TASK PROMPT =
Each line below should be written out again exactly.

[SUPPLIED MATERIAL — start]

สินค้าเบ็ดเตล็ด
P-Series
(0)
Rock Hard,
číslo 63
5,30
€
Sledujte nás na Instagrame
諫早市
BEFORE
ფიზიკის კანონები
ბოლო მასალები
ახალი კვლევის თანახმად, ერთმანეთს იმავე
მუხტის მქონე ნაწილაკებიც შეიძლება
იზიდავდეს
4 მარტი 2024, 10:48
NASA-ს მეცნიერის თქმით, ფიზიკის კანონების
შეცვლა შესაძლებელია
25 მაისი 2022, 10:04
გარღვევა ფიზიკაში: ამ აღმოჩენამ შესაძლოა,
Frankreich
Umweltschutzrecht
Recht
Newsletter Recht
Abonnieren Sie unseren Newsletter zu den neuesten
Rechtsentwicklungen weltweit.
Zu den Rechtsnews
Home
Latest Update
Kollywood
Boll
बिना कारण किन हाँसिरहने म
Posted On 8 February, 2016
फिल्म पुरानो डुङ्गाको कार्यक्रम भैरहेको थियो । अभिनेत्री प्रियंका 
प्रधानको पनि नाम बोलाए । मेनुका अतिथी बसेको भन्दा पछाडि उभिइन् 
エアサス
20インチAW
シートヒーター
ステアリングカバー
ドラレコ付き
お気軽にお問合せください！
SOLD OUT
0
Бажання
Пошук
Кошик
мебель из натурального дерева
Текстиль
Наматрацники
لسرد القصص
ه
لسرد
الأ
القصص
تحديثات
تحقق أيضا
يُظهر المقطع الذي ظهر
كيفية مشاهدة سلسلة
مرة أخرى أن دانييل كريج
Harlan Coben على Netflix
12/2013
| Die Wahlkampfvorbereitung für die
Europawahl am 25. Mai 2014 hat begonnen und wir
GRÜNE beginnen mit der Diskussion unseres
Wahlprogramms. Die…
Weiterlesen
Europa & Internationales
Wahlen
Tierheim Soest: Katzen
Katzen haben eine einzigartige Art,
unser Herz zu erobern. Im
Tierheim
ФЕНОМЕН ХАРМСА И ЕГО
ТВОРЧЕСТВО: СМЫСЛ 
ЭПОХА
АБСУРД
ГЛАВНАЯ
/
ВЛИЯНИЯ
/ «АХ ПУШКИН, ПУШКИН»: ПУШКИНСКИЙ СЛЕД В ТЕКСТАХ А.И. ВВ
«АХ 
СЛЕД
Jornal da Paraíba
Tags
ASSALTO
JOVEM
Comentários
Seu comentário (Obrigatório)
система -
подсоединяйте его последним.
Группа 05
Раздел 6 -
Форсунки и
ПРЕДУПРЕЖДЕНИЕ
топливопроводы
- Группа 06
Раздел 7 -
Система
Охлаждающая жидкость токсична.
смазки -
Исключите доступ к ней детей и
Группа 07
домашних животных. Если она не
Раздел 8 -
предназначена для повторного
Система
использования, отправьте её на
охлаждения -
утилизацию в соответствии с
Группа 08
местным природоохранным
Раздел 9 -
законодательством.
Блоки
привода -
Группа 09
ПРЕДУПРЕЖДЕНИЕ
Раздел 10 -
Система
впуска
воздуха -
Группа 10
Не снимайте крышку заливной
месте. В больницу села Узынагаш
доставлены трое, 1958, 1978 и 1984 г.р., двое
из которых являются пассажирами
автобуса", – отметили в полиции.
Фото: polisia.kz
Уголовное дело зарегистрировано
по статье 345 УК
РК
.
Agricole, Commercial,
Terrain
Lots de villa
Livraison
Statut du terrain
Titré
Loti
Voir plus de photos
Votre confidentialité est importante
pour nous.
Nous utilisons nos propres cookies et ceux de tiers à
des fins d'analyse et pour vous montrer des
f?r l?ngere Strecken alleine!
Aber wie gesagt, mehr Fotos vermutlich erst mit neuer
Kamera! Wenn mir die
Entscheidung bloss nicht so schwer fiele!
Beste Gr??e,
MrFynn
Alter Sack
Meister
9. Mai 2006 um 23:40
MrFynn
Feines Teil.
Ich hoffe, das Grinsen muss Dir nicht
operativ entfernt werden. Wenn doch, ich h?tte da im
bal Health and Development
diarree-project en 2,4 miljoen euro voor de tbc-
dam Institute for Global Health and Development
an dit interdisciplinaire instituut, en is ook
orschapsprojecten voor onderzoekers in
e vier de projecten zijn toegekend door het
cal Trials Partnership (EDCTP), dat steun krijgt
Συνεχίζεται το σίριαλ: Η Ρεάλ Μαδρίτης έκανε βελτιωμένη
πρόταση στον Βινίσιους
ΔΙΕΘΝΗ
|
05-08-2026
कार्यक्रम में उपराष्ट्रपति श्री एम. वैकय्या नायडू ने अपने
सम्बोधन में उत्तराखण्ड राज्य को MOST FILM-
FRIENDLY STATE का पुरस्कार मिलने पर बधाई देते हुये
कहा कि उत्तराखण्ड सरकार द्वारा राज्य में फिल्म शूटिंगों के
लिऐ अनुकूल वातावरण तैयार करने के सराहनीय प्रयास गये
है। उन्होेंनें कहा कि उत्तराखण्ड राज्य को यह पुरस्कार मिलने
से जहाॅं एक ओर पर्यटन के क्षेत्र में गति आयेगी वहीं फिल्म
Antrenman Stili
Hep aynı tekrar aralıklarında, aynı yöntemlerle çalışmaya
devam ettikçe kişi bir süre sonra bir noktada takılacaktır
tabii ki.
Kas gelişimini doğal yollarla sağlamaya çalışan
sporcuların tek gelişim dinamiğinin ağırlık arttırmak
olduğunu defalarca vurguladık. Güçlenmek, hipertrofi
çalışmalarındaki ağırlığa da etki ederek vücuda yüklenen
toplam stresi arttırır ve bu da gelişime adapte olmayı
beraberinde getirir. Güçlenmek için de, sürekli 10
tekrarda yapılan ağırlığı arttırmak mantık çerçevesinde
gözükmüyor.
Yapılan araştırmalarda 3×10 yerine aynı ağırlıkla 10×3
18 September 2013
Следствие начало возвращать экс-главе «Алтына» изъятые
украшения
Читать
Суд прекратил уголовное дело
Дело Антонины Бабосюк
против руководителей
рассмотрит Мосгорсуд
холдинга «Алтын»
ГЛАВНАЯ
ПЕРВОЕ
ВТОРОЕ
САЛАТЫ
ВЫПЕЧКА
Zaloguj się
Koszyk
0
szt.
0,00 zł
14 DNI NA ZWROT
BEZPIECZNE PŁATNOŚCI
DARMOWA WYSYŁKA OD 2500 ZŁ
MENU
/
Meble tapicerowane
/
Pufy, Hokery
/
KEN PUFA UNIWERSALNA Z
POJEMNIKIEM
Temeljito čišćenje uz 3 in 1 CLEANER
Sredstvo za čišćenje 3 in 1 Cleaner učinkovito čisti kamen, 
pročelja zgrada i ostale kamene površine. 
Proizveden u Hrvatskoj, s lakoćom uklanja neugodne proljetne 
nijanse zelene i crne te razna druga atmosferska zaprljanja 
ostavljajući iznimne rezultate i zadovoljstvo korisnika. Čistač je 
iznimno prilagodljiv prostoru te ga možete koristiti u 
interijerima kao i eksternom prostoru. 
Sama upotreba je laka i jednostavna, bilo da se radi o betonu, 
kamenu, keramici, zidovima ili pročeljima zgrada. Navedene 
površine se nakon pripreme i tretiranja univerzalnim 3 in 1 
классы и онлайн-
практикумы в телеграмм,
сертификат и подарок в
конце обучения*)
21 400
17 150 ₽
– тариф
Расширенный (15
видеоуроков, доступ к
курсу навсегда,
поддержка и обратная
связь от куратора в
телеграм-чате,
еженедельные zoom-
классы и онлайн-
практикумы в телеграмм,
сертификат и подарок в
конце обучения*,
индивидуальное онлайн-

[SUPPLIED MATERIAL — finish]

ANSWER TO THIS EXERCISE =
สินค้าเบ็ดเตล็ด
P-Series
(0)
Rock Hard,
číslo 63
5,30
€
Sledujte nás na Instagrame
諫早市
BEFORE
ფიზიკის კანონები
ბოლო მასალები
ახალი კვლევის თანახმად, ერთმანეთს იმავე
მუხტის მქონე ნაწილაკებიც შეიძლება
იზიდავდეს
4 მარტი 2024, 10:48
NASA-ს მეცნიერის თქმით, ფიზიკის კანონების
შეცვლა შესაძლებელია
25 მაისი 2022, 10:04
გარღვევა ფიზიკაში: ამ აღმოჩენამ შესაძლოა,
Frankreich
Umweltschutzrecht
Recht
Newsletter Recht
Abonnieren Sie unseren Newsletter zu den neuesten
Rechtsentwicklungen weltweit.
Zu den Rechtsnews
Home
Latest Update
Kollywood
Boll
बिना कारण किन हाँसिरहने म
Posted On 8 February, 2016
फिल्म पुरानो डुङ्गाको कार्यक्रम भैरहेको थियो । अभिनेत्री प्रियंका 
प्रधानको पनि नाम बोलाए । मेनुका अतिथी बसेको भन्दा पछाडि उभिइन् 
エアサス
20インチAW
シートヒーター
ステアリングカバー
ドラレコ付き
お気軽にお問合せください！
SOLD OUT
0
Бажання
Пошук
Кошик
мебель из натурального дерева
Текстиль
Наматрацники
لسرد القصص
ه
لسرد
الأ
القصص
تحديثات
تحقق أيضا
يُظهر المقطع الذي ظهر
كيفية مشاهدة سلسلة
مرة أخرى أن دانييل كريج
Harlan Coben على Netflix
12/2013
| Die Wahlkampfvorbereitung für die
Europawahl am 25. Mai 2014 hat begonnen und wir
GRÜNE beginnen mit der Diskussion unseres
Wahlprogramms. Die…
Weiterlesen
Europa & Internationales
Wahlen
Tierheim Soest: Katzen
Katzen haben eine einzigartige Art,
unser Herz zu erobern. Im
Tierheim
ФЕНОМЕН ХАРМСА И ЕГО
ТВОРЧЕСТВО: СМЫСЛ 
ЭПОХА
АБСУРД
ГЛАВНАЯ
/
ВЛИЯНИЯ
/ «АХ ПУШКИН, ПУШКИН»: ПУШКИНСКИЙ СЛЕД В ТЕКСТАХ А.И. ВВ
«АХ 
СЛЕД
Jornal da Paraíba
Tags
ASSALTO
JOVEM
Comentários
Seu comentário (Obrigatório)
система -
подсоединяйте его последним.
Группа 05
Раздел 6 -
Форсунки и
ПРЕДУПРЕЖДЕНИЕ
топливопроводы
- Группа 06
Раздел 7 -
Система
Охлаждающая жидкость токсична.
смазки -
Исключите доступ к ней детей и
Группа 07
домашних животных. Если она не
Раздел 8 -
предназначена для повторного
Система
использования, отправьте её на
охлаждения -
утилизацию в соответствии с
Группа 08
местным природоохранным
Раздел 9 -
законодательством.
Блоки
привода -
Группа 09
ПРЕДУПРЕЖДЕНИЕ
Раздел 10 -
Система
впуска
воздуха -
Группа 10
Не снимайте крышку заливной
месте. В больницу села Узынагаш
доставлены трое, 1958, 1978 и 1984 г.р., двое
из которых являются пассажирами
автобуса", – отметили в полиции.
Фото: polisia.kz
Уголовное дело зарегистрировано
по статье 345 УК
РК
.
Agricole, Commercial,
Terrain
Lots de villa
Livraison
Statut du terrain
Titré
Loti
Voir plus de photos
Votre confidentialité est importante
pour nous.
Nous utilisons nos propres cookies et ceux de tiers à
des fins d'analyse et pour vous montrer des
f?r l?ngere Strecken alleine!
Aber wie gesagt, mehr Fotos vermutlich erst mit neuer
Kamera! Wenn mir die
Entscheidung bloss nicht so schwer fiele!
Beste Gr??e,
MrFynn
Alter Sack
Meister
9. Mai 2006 um 23:40
MrFynn
Feines Teil.
Ich hoffe, das Grinsen muss Dir nicht
operativ entfernt werden. Wenn doch, ich h?tte da im
bal Health and Development
diarree-project en 2,4 miljoen euro voor de tbc-
dam Institute for Global Health and Development
an dit interdisciplinaire instituut, en is ook
orschapsprojecten voor onderzoekers in
e vier de projecten zijn toegekend door het
cal Trials Partnership (EDCTP), dat steun krijgt
Συνεχίζεται το σίριαλ: Η Ρεάλ Μαδρίτης έκανε βελτιωμένη
πρόταση στον Βινίσιους
ΔΙΕΘΝΗ
|
05-08-2026
कार्यक्रम में उपराष्ट्रपति श्री एम. वैकय्या नायडू ने अपने
सम्बोधन में उत्तराखण्ड राज्य को MOST FILM-
FRIENDLY STATE का पुरस्कार मिलने पर बधाई देते हुये
कहा कि उत्तराखण्ड सरकार द्वारा राज्य में फिल्म शूटिंगों के
लिऐ अनुकूल वातावरण तैयार करने के सराहनीय प्रयास गये
है। उन्होेंनें कहा कि उत्तराखण्ड राज्य को यह पुरस्कार मिलने
से जहाॅं एक ओर पर्यटन के क्षेत्र में गति आयेगी वहीं फिल्म
Antrenman Stili
Hep aynı tekrar aralıklarında, aynı yöntemlerle çalışmaya
devam ettikçe kişi bir süre sonra bir noktada takılacaktır
tabii ki.
Kas gelişimini doğal yollarla sağlamaya çalışan
sporcuların tek gelişim dinamiğinin ağırlık arttırmak
olduğunu defalarca vurguladık. Güçlenmek, hipertrofi
çalışmalarındaki ağırlığa da etki ederek vücuda yüklenen
toplam stresi arttırır ve bu da gelişime adapte olmayı
beraberinde getirir. Güçlenmek için de, sürekli 10
tekrarda yapılan ağırlığı arttırmak mantık çerçevesinde
gözükmüyor.
Yapılan araştırmalarda 3×10 yerine aynı ağırlıkla 10×3
18 September 2013
Следствие начало возвращать экс-главе «Алтына» изъятые
украшения
Читать
Суд прекратил уголовное дело
Дело Антонины Бабосюк
против руководителей
рассмотрит Мосгорсуд
холдинга «Алтын»
ГЛАВНАЯ
ПЕРВОЕ
ВТОРОЕ
САЛАТЫ
ВЫПЕЧКА
Zaloguj się
Koszyk
0
szt.
0,00 zł
14 DNI NA ZWROT
BEZPIECZNE PŁATNOŚCI
DARMOWA WYSYŁKA OD 2500 ZŁ
MENU
/
Meble tapicerowane
/
Pufy, Hokery
/
KEN PUFA UNIWERSALNA Z
POJEMNIKIEM
Temeljito čišćenje uz 3 in 1 CLEANER
Sredstvo za čišćenje 3 in 1 Cleaner učinkovito čisti kamen, 
pročelja zgrada i ostale kamene površine. 
Proizveden u Hrvatskoj, s lakoćom uklanja neugodne proljetne 
nijanse zelene i crne te razna druga atmosferska zaprljanja 
ostavljajući iznimne rezultate i zadovoljstvo korisnika. Čistač je 
iznimno prilagodljiv prostoru te ga možete koristiti u 
interijerima kao i eksternom prostoru. 
Sama upotreba je laka i jednostavna, bilo da se radi o betonu, 
kamenu, keramici, zidovima ili pročeljima zgrada. Navedene 
površine se nakon pripreme i tretiranja univerzalnim 3 in 1 
классы и онлайн-
практикумы в телеграмм,
сертификат и подарок в
конце обучения*)
21 400
17 150 ₽
– тариф
Расширенный (15
видеоуроков, доступ к
курсу навсегда,
поддержка и обратная
связь от куратора в
телеграм-чате,
еженедельные zoom-
классы и онлайн-
практикумы в телеграмм,
сертификат и подарок в
конце обучения*,
индивидуальное онлайн-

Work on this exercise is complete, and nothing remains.